Did you know that complications from Parkinson’s disease are the 14th leading cause of death in the United States? More than 10 million people are living with various stages of the disease worldwide, with no cure in sight. While men are 1.5 times more at risk for being diagnosed, this degenerative disorder claims individuals of any sex or race, but more are diagnosed over the age of 50. But what causes Parkinson’s? How does it progress and what are the treatment protocols for each of its stages? As the disease progresses, it ravages nerve cells and deeply affects parts of the brain responsible for controlling body movement. These parts of the brain affected by Parkinson’s are called the basal ganglia and the substantia nigra As these important neurological components in the brain continue to deteriorate, the body begins having problems regulating movement. Issues like tremors, chronic stiffness, slowness and even emerging complications with balance become increasingly prevalent and those living with the disease.
What Causes Parkinson’s?
The cause of Parkinson’s is widely unknown, and while there is no cure yet, advancements in treatment and diagnoses are helping maintain a better quality of life for those affected.
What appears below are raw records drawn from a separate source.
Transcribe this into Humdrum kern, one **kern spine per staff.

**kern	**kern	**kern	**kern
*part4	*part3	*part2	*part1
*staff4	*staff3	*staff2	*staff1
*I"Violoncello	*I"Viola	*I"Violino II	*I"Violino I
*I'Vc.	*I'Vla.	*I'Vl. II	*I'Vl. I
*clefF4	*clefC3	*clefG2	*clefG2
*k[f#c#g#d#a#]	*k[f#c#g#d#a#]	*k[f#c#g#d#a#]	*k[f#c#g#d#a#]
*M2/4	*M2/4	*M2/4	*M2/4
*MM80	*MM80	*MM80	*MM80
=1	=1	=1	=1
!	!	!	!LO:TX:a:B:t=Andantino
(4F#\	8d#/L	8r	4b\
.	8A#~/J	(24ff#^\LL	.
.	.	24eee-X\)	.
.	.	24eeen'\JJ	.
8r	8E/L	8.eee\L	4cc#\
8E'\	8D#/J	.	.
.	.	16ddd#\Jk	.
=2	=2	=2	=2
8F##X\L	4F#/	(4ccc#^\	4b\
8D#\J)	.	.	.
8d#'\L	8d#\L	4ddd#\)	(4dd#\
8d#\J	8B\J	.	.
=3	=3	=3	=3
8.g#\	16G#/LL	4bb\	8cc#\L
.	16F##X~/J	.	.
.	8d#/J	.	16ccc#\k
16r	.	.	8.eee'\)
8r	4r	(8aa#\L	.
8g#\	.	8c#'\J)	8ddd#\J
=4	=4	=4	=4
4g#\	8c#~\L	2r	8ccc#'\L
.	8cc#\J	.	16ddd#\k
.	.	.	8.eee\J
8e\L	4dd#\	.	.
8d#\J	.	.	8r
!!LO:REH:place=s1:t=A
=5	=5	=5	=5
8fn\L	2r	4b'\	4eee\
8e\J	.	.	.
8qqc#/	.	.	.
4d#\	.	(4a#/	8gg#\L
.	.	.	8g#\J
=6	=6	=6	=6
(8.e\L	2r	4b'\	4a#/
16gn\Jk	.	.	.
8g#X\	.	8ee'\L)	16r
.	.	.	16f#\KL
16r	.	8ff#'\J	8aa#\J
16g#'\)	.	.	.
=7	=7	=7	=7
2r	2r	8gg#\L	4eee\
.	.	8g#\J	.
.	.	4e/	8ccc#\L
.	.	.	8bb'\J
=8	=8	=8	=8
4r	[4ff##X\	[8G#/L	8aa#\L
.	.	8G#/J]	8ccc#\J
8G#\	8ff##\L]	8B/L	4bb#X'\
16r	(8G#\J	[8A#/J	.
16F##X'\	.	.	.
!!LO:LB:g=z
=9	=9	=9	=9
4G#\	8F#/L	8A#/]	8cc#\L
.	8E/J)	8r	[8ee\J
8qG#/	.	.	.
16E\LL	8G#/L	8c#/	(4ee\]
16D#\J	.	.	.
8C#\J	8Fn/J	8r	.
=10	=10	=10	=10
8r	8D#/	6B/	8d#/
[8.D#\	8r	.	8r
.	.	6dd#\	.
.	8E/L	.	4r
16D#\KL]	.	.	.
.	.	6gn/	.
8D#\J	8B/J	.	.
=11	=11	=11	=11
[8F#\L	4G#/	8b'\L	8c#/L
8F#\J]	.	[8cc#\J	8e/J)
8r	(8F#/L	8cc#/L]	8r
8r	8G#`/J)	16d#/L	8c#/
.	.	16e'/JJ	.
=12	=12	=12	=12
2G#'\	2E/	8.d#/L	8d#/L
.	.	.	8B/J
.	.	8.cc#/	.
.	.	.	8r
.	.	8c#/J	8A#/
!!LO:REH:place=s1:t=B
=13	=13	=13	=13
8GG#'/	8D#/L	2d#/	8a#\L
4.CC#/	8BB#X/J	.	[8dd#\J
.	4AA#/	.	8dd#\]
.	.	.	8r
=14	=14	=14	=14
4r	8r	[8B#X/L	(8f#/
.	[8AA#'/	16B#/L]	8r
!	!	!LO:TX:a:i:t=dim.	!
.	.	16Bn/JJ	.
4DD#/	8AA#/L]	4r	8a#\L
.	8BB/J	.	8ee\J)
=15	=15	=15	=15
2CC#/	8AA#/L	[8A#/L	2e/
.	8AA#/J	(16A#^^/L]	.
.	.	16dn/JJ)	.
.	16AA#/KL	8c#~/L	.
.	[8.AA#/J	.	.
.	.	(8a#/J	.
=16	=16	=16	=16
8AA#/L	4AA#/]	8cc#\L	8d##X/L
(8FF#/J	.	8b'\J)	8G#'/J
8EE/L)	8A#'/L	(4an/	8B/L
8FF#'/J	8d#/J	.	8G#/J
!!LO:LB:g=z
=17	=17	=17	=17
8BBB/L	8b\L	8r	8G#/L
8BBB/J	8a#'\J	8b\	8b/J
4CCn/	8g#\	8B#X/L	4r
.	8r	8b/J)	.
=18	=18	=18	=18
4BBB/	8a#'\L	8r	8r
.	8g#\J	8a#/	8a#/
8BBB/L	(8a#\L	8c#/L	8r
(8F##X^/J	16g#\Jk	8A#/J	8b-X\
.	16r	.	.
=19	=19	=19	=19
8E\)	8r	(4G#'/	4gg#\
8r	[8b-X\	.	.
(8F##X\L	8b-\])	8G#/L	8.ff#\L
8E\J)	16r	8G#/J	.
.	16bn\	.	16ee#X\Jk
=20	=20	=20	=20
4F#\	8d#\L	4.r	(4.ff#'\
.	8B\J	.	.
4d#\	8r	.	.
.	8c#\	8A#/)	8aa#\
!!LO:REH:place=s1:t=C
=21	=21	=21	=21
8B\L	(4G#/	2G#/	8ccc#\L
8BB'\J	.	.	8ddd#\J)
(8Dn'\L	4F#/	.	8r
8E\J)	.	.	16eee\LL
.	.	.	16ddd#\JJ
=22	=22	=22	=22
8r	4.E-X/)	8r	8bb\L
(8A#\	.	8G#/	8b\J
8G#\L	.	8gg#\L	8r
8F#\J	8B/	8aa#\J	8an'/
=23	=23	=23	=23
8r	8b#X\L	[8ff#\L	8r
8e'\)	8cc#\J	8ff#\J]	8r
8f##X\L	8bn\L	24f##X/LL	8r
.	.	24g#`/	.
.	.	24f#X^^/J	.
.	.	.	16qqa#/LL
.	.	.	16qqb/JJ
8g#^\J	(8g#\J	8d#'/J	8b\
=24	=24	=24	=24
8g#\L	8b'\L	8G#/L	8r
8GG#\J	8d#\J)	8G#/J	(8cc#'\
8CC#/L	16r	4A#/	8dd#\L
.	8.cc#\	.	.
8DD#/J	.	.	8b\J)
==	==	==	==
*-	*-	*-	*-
Because Parkinson’s predominantly affects dopamine-producing (dopaminergic) neurons in the brain, Doctors rely heavily on medications and treatment plans that utilize dopaminergic pharmaceuticals. While most people don’t begin to show symptoms until later stages of Parkinson’s, it’s important to know what to look for and how to identify them. As the disease progresses, changes in motor and non-motor function can be affected. This means that a person’s movement (walking, speaking, etc.) being affected goes hand in hand with cognitive function. This may include symptoms like depression, sleep behavior, and even smell or taste.
What are the Stages of Parkinson’s Disease?
Oftentimes, the disease is not diagnosed until symptoms are more advanced. So how does the disease progress? Knowing what to look for and how Parkinson’s impacts the human body can help those living with it get a diagnosis quicker, and can help their medical team address and treat their symptoms more effectively. The 2 most commonly used methods for rating the stages of Parkinson’s are the Hoene and Yahr scale, and the United Parkinson’s Disease scale. Below is an outline of stages based on the Hoene and Yahr scale.
- Stage 1 – Symptoms are mild, and in many cases, the individual may not seek out medical advice. In some cases, symptoms may be so mild that medical professionals may not find a diagnosis. Interestingly, symptoms are unilateral, so only one side of the body will be affected. Symptoms can include tremors, rigidity, leg clumsiness and it may even impact one side of the person’s face.
- Stage 2 – While still considered mild, symptoms will now begin to affect both sides of the body. It may sometimes also focus near the midline, but people in stage 2 may be affected by loss of facial expression, speech impairment, and a decrease in blinking, as well as other changes in motor and non-motor functions.
- Stage 3 – These symptoms are considered moderate and may include compromised balance and an inability to make rapid movement adjustments. These symptoms are also in conjunction with symptoms from previous stages of the disease.
- Stage 4 – Considered the first severe stage, previous symptoms are more pronounced and individuals with the disease will have serious impairment both in motor and non-motor functions. Most people in this stage require assistance living day to day.
- Stage 5 – This advanced and final stage of Parkinson’s disease include symptoms that include fall risk during walking or even standing. Individuals may freeze or stumble while mobile, and the cognitive function deteriorates even farther with the potential for hallucinations and delusions.
How do We Find a Cure?
While millions of people live with, or are caring for someone with this degenerative neurological disorder, treatment can help ease the effects of this tragic disorder. Through research and medical funding we hope to find a cure. To better propel research and science forward, the United Brain Association has teamed up with Gregory Pontone, MD, MHS. Dr. Pontone is an Associate Professor in the Departments of Psychiatry and Neurology at Johns Hopkins University School of Medicine. His title includes the Attending Psychiatrist in the Geriatric and Neuropsychiatry Division and he resides as Director of the Johns Hopkins Parkinson’s Disease Neuropsychiatry Clinic.